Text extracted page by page
◇ ◇ ◇ ◇ ◇ ◇ ◇

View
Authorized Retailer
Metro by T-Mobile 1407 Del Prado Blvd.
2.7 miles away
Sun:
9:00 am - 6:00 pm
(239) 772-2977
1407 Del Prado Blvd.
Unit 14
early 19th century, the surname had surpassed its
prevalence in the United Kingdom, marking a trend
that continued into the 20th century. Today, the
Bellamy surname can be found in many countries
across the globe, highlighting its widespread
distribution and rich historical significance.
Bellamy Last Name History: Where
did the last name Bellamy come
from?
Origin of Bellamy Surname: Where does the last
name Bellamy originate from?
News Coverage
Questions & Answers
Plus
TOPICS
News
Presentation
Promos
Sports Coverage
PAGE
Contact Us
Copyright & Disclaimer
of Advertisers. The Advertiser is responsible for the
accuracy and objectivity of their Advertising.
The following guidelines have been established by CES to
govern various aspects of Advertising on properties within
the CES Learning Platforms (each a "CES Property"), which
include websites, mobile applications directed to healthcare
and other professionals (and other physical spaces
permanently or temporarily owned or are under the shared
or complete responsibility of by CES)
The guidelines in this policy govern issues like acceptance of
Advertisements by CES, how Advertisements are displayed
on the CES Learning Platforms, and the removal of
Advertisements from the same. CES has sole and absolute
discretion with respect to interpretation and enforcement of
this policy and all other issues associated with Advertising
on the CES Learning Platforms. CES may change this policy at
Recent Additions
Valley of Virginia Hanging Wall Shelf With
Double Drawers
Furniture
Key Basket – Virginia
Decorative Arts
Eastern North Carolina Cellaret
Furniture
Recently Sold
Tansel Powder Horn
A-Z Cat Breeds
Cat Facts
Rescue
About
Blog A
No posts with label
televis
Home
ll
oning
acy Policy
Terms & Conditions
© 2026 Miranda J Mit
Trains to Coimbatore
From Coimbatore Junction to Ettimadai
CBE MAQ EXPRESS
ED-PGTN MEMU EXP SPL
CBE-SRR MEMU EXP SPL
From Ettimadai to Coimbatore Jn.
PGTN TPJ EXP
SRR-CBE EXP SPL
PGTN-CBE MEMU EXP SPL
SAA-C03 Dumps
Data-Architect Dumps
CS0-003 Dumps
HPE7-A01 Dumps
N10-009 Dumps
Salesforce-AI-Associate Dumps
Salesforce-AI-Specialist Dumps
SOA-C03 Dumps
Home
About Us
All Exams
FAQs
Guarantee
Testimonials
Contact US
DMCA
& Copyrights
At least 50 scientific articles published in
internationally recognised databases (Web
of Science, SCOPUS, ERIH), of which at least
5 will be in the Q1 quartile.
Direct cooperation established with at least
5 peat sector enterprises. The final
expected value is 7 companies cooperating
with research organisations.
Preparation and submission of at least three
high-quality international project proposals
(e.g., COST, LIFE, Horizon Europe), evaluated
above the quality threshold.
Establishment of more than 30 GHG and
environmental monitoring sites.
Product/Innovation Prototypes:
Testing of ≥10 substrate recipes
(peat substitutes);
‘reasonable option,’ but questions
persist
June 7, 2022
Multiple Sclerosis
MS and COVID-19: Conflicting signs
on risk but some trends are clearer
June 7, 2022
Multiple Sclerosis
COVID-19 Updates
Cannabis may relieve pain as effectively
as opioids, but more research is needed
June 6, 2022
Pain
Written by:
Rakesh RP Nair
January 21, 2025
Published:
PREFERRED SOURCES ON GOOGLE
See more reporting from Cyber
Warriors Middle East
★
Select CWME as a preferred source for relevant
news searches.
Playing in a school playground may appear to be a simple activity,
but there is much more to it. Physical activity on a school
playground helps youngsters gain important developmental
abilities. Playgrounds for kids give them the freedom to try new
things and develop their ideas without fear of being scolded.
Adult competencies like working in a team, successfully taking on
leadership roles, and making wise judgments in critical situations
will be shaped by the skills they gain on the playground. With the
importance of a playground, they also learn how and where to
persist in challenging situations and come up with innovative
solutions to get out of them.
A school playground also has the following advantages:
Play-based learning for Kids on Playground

◇ ◇ ◇ ◇ ◇ ◇ ◇

AIM OF THE TASK:
Copy every line of the records above word for word, in the same order.

SOLUTION BELOW:
View
Authorized Retailer
Metro by T-Mobile 1407 Del Prado Blvd.
2.7 miles away
Sun:
9:00 am - 6:00 pm
(239) 772-2977
1407 Del Prado Blvd.
Unit 14
early 19th century, the surname had surpassed its
prevalence in the United Kingdom, marking a trend
that continued into the 20th century. Today, the
Bellamy surname can be found in many countries
across the globe, highlighting its widespread
distribution and rich historical significance.
Bellamy Last Name History: Where
did the last name Bellamy come
from?
Origin of Bellamy Surname: Where does the last
name Bellamy originate from?
News Coverage
Questions & Answers
Plus
TOPICS
News
Presentation
Promos
Sports Coverage
PAGE
Contact Us
Copyright & Disclaimer
of Advertisers. The Advertiser is responsible for the
accuracy and objectivity of their Advertising.
The following guidelines have been established by CES to
govern various aspects of Advertising on properties within
the CES Learning Platforms (each a "CES Property"), which
include websites, mobile applications directed to healthcare
and other professionals (and other physical spaces
permanently or temporarily owned or are under the shared
or complete responsibility of by CES)
The guidelines in this policy govern issues like acceptance of
Advertisements by CES, how Advertisements are displayed
on the CES Learning Platforms, and the removal of
Advertisements from the same. CES has sole and absolute
discretion with respect to interpretation and enforcement of
this policy and all other issues associated with Advertising
on the CES Learning Platforms. CES may change this policy at
Recent Additions
Valley of Virginia Hanging Wall Shelf With
Double Drawers
Furniture
Key Basket – Virginia
Decorative Arts
Eastern North Carolina Cellaret
Furniture
Recently Sold
Tansel Powder Horn
A-Z Cat Breeds
Cat Facts
Rescue
About
Blog A
No posts with label
televis
Home
ll
oning
acy Policy
Terms & Conditions
© 2026 Miranda J Mit
Trains to Coimbatore
From Coimbatore Junction to Ettimadai
CBE MAQ EXPRESS
ED-PGTN MEMU EXP SPL
CBE-SRR MEMU EXP SPL
From Ettimadai to Coimbatore Jn.
PGTN TPJ EXP
SRR-CBE EXP SPL
PGTN-CBE MEMU EXP SPL
SAA-C03 Dumps
Data-Architect Dumps
CS0-003 Dumps
HPE7-A01 Dumps
N10-009 Dumps
Salesforce-AI-Associate Dumps
Salesforce-AI-Specialist Dumps
SOA-C03 Dumps
Home
About Us
All Exams
FAQs
Guarantee
Testimonials
Contact US
DMCA
& Copyrights
At least 50 scientific articles published in
internationally recognised databases (Web
of Science, SCOPUS, ERIH), of which at least
5 will be in the Q1 quartile.
Direct cooperation established with at least
5 peat sector enterprises. The final
expected value is 7 companies cooperating
with research organisations.
Preparation and submission of at least three
high-quality international project proposals
(e.g., COST, LIFE, Horizon Europe), evaluated
above the quality threshold.
Establishment of more than 30 GHG and
environmental monitoring sites.
Product/Innovation Prototypes:
Testing of ≥10 substrate recipes
(peat substitutes);
‘reasonable option,’ but questions
persist
June 7, 2022
Multiple Sclerosis
MS and COVID-19: Conflicting signs
on risk but some trends are clearer
June 7, 2022
Multiple Sclerosis
COVID-19 Updates
Cannabis may relieve pain as effectively
as opioids, but more research is needed
June 6, 2022
Pain
Written by:
Rakesh RP Nair
January 21, 2025
Published:
PREFERRED SOURCES ON GOOGLE
See more reporting from Cyber
Warriors Middle East
★
Select CWME as a preferred source for relevant
news searches.
Playing in a school playground may appear to be a simple activity,
but there is much more to it. Physical activity on a school
playground helps youngsters gain important developmental
abilities. Playgrounds for kids give them the freedom to try new
things and develop their ideas without fear of being scolded.
Adult competencies like working in a team, successfully taking on
leadership roles, and making wise judgments in critical situations
will be shaped by the skills they gain on the playground. With the
importance of a playground, they also learn how and where to
persist in challenging situations and come up with innovative
solutions to get out of them.
A school playground also has the following advantages:
Play-based learning for Kids on Playground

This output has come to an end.